→ **TEXT PROVIDED**:
####

# Kuhn GMD 700 GII HD Disc Mower Cutterbar Oil check



## SentinelZero1 (Jun 6, 2019)

Does anyone with a *Kuhn GMD 700 GII HD Disc Mower *know what size allen wrench fits the cutterbar oil level fill/check plug? I have bought a couple sets of wrenches and not one fits yet.


----------



## mlappin (Jun 25, 2009)

Is it metric by chance?


----------



## SentinelZero1 (Jun 6, 2019)

It may be, but I have a set of SAE and a set of Metric wrenches and cant find a match in either. The gearbox plug is SAE however.


----------



## IH 1586 (Oct 16, 2014)

8mm ?


----------



## Vol (Jul 5, 2009)

ASSEMBLY / OPERATOR'S MANUAL MULTIDISC MOWER

I actually found a download manual for the machine but did not see the wrench specs. I saw on another site that one reader claimed it to be a 10 MM.

Regards, Mike


----------



## Ohio Bale Dragger (May 26, 2019)

8mm


----------



## SentinelZero1 (Jun 6, 2019)

Thanks for all the replies. Before I read them today I went and bought a new plug at which time I learned it needed a metric 8 allen wrench like a couple of you stated. I also then realized mine had been wallered out enough to make me not be able to fit a wrench to it properly. I removed it and replaced it with the new one and all is well.


----------



## dvcochran (Oct 1, 2017)

Could the plug be worn or wollered out? When you get it out I would replace it.


----------

####

→ **SHORT PROBLEM A**: According to the thread, why could the original poster not fit any wrench to the cutterbar oil plug, and what fixed the problem? Answer in one to three sentences.
→ **SHORT PROBLEM B**: Print the part of the thread between "Does anyone with" and "(Jun 25, 2009)", inclusive.
The lines have no connection to the thread.

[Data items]

####

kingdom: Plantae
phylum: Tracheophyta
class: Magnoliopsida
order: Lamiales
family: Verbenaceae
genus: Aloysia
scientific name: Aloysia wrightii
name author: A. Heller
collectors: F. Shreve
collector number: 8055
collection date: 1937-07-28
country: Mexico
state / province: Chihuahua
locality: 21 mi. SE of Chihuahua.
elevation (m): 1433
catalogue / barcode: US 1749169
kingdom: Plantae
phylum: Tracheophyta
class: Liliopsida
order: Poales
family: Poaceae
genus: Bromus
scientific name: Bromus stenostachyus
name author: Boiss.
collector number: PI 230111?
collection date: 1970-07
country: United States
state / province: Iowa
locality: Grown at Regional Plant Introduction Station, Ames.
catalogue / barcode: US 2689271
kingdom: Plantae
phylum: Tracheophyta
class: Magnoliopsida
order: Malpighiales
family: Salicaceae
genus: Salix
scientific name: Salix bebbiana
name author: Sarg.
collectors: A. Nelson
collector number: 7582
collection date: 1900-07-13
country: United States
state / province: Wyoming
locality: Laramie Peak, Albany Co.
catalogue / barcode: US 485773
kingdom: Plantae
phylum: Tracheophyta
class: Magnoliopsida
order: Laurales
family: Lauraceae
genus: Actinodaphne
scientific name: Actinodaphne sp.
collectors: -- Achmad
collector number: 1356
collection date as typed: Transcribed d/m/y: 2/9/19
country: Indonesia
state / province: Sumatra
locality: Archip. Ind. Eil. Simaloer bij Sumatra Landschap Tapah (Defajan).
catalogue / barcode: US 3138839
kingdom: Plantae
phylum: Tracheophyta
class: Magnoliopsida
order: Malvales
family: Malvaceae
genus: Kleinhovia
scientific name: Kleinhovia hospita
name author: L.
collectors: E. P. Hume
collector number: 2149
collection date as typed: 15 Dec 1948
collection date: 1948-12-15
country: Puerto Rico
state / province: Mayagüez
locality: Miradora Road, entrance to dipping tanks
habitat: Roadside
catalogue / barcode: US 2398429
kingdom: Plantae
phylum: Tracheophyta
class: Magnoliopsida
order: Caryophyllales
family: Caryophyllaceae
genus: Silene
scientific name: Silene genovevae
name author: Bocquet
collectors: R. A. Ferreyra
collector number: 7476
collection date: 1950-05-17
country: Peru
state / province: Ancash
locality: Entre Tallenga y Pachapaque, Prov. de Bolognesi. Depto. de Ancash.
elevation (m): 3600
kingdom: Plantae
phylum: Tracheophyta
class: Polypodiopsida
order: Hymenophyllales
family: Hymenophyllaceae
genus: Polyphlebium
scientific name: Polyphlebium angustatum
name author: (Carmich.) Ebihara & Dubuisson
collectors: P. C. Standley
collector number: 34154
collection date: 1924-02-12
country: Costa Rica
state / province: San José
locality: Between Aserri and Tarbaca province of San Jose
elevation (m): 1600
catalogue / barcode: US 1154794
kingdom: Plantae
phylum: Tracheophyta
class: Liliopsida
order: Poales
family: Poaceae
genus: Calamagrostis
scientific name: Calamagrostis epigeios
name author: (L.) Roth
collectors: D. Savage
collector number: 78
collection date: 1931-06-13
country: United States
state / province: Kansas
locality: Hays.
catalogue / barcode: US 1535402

####

→ **FINAL RESULT A**: The old plug had been wallered out enough that no wrench could fit it properly. The poster bought a new plug, which takes a metric 8 Allen wrench, removed the old one and put in the new one, and all was well.

→ **FINAL RESULT B**:
Does anyone with a *Kuhn GMD 700 GII HD Disc Mower *know what size allen wrench fits the cutterbar oil level fill/check plug? I have bought a couple sets of wrenches and not one fits yet.


----------



## mlappin (Jun 25, 2009)